Cache Churn Cascades
Our Redis instance couldn't hold the working set. During peak hours, we'd evict hot data before it could be reused. Miss rates would spike, the database would get hammered, and suddenly everything got slower. The more users we had, the worse it got. It felt like we were fighting the system.
Hot Partitions and Bottlenecks
Certain user segments were hitting the same database nodes repeatedly. The data wasn't distributed evenly. We had capacity on other nodes but couldn't use it. It's a maddening problem because the metrics look fine until they don't, and then everything degrades at once.
Layered Caching
Instead of betting everything on Redis, we built three tiers. CDN for the edge, regional caches for warm data, and Redis for the hot working set. Each layer is simple and solves one problem.

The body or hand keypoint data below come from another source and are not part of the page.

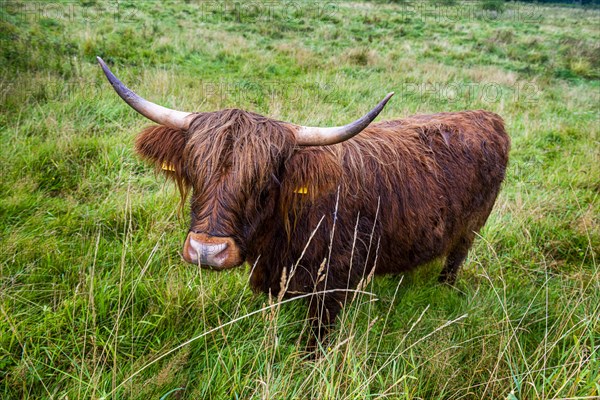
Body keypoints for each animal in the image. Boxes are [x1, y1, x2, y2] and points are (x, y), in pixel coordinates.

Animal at [98, 57, 510, 346]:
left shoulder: (334, 288)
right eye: (195, 171)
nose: (206, 251)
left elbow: (313, 342)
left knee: (455, 259)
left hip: (471, 229)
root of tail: (487, 116)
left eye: (265, 183)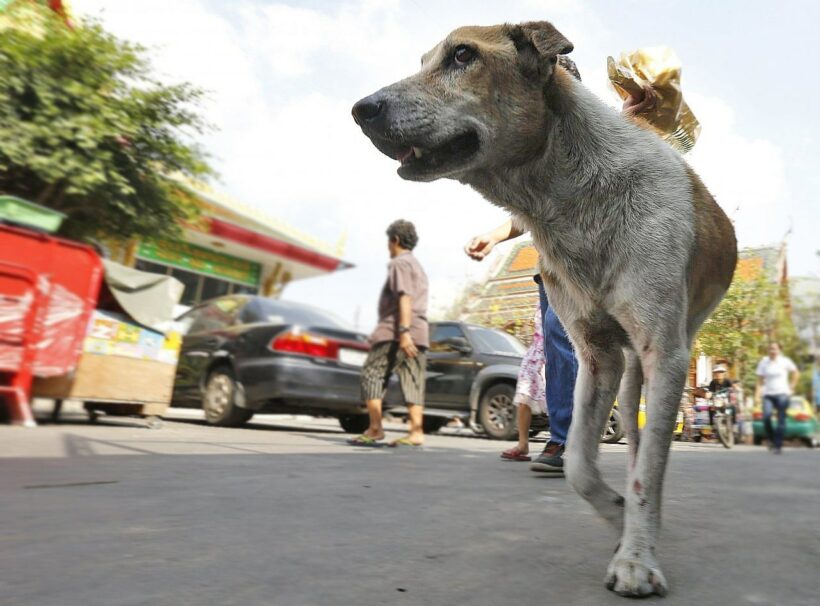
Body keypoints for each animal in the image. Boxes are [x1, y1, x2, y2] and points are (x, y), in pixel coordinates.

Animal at [352, 21, 736, 600]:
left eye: (462, 55)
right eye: (423, 61)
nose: (362, 108)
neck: (568, 197)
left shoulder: (663, 352)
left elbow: (646, 471)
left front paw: (637, 558)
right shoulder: (596, 355)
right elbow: (578, 462)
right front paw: (619, 517)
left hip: (659, 357)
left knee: (647, 444)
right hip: (626, 367)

Safe Retries Through Idempotency
We made every write safe to retry using idempotency keys. This unlocked read scaling across replicas without fear. Reads distributed, writes safe. No more write bottlenecks.
Graceful Degradation
Stop fighting load. We built backpressure tied to SLO burn rates. When the system started degrading, we reject requests instead of letting them queue and cascade.
How We Actually Built It
Redis Cluster with Consistent Hashing
Single Redis was at 85% CPU. We deployed a 12-node cluster where each node owns a slice of the keyspace. Rebalancing is cheap. We could add nodes and let the cluster rebalance itself. CPU dropped to 35%. Suddenly we had breathing room for traffic spikes instead of immediate panic.
hash(key) % 12 -> node_5
L1 cache hit: 1ms
L1 miss, Redis hit: 5ms
Both miss, database: 50-200ms
Each layer buys us capacity
Async Write-Behind for Aggregations
Expensive operations like ranking calculations were hitting the database on every write. We inverted it: write to cache immediately, return to the user, then background workers batch updates to the database. Eventual consistency with versioning handles any conflicts that arise. The write is now 5ms instead of 50ms.
1. Write to cache (blocking)
2. Return 200 OK to client (5ms total)
3. Background worker flushes batch (50ms)

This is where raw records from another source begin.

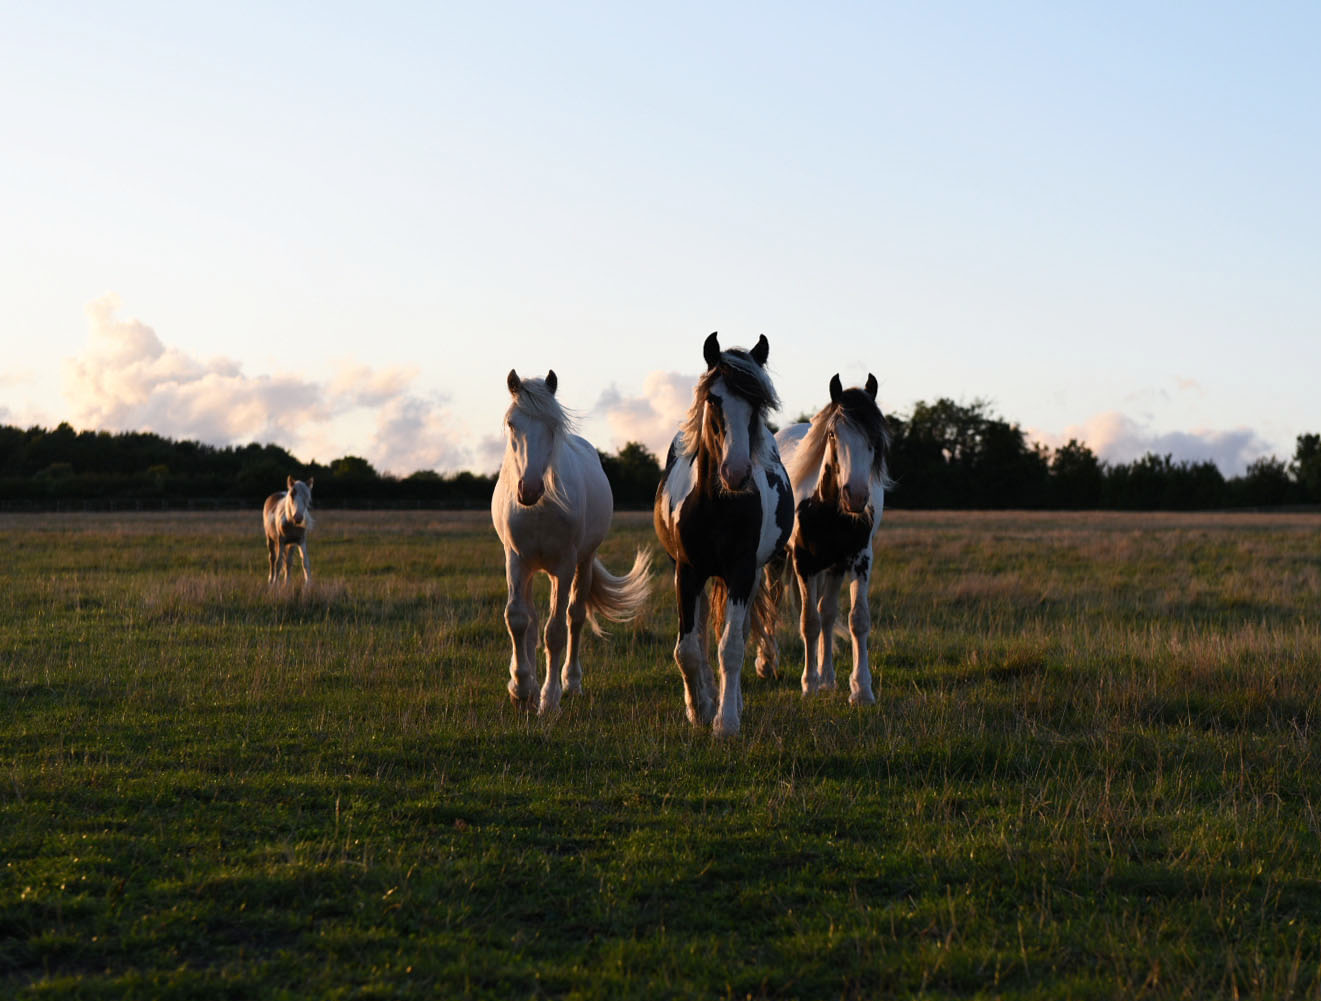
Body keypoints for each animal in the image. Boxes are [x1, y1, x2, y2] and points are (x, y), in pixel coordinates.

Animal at [652, 332, 787, 739]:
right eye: (714, 399)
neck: (716, 504)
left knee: (736, 634)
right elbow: (688, 649)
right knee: (699, 636)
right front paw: (699, 710)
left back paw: (731, 702)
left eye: (758, 403)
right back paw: (706, 697)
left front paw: (726, 723)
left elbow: (732, 647)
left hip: (750, 575)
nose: (736, 473)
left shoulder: (742, 572)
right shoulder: (686, 572)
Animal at [760, 375, 892, 707]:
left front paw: (861, 689)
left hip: (832, 567)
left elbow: (856, 619)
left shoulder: (858, 560)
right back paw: (767, 664)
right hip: (779, 560)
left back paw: (828, 679)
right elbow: (809, 622)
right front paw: (808, 684)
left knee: (828, 613)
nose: (856, 496)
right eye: (833, 434)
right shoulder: (804, 563)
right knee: (774, 601)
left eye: (876, 437)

4. Database eventually consistent
SLO Burn Rate Autoscaling
CPU-based autoscaling was too slow. We needed something that looked ahead instead of behind. We tied concurrency limits to SLO burn rates: if we're burning more than 10% of our error budget per hour, reduce the token bucket. Preemptive instead of reactive. The system scales before users notice problems.
if burn_rate > 0.1:
reduce tokens by 10%
return 429 Too Many Requests
else if burn_rate < 0.05:
increase tokens by 5%
recover capacity
Four Months of Incremental Progress
What Changed
When We Started
Where We Ended Up
What We Actually Learned
Cold Starts Kill Performance
We were chasing database optimization and missed the real problem. When Redis is empty or after restarts, every request hits the database. Thundering herd effects cascaded immediately. The lesson: predictive cache warming before traffic peaks matters more than faster queries. Preventing cold cache hits beats everything.
Idempotency Changed Our Thinking
Making writes safe to retry with idempotency keys seemed like a small thing. It wasn't. Retries became free. Transient failures recovered gracefully. We went from rejecting retries to encouraging them. This pattern alone cut cascading failures dramatically.

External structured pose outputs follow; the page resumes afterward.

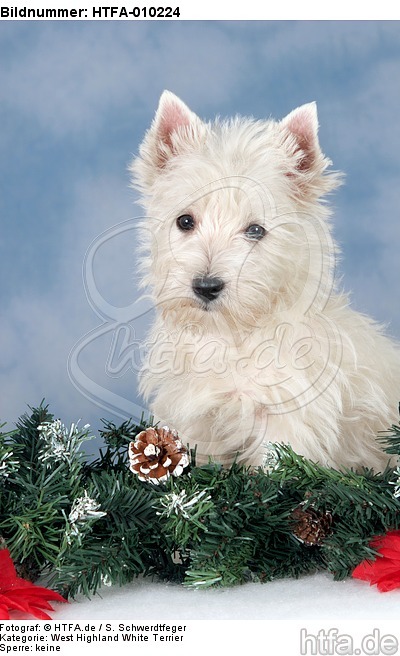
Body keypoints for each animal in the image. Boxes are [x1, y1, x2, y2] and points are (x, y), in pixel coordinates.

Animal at [131, 91, 400, 472]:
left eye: (256, 230)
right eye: (185, 221)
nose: (206, 287)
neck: (232, 336)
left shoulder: (285, 419)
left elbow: (275, 471)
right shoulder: (199, 421)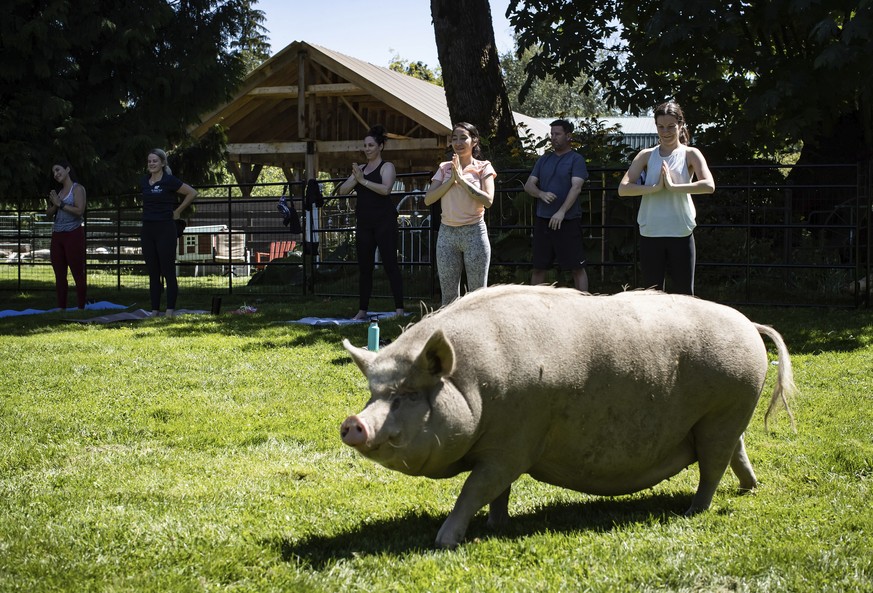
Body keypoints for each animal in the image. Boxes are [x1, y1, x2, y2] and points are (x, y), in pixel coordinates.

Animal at [338, 284, 792, 548]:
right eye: (374, 393)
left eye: (409, 394)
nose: (352, 423)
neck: (476, 385)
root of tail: (750, 324)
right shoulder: (502, 450)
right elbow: (496, 492)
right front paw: (498, 526)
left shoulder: (514, 445)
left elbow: (474, 489)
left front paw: (443, 541)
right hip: (726, 418)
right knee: (737, 452)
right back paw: (750, 489)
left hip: (723, 412)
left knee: (712, 468)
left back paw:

SLO Burn Signals Are the Right Lever
CPU at 75% means nothing in context. But "burn rate exceeding 10% per hour" is unambiguous: you will violate your SLO. We switched everything to burn-rate signals. Alert fatigue disappeared. Scaling became smooth instead of thrashing around.
Simplicity at Each Layer Matters
We could have tried to build the perfect database. Instead, we added simple layers that prevented the database from being the bottleneck. Three independent cache layers. Each one simple and focused. Together, exponentially more resilient than any single optimization.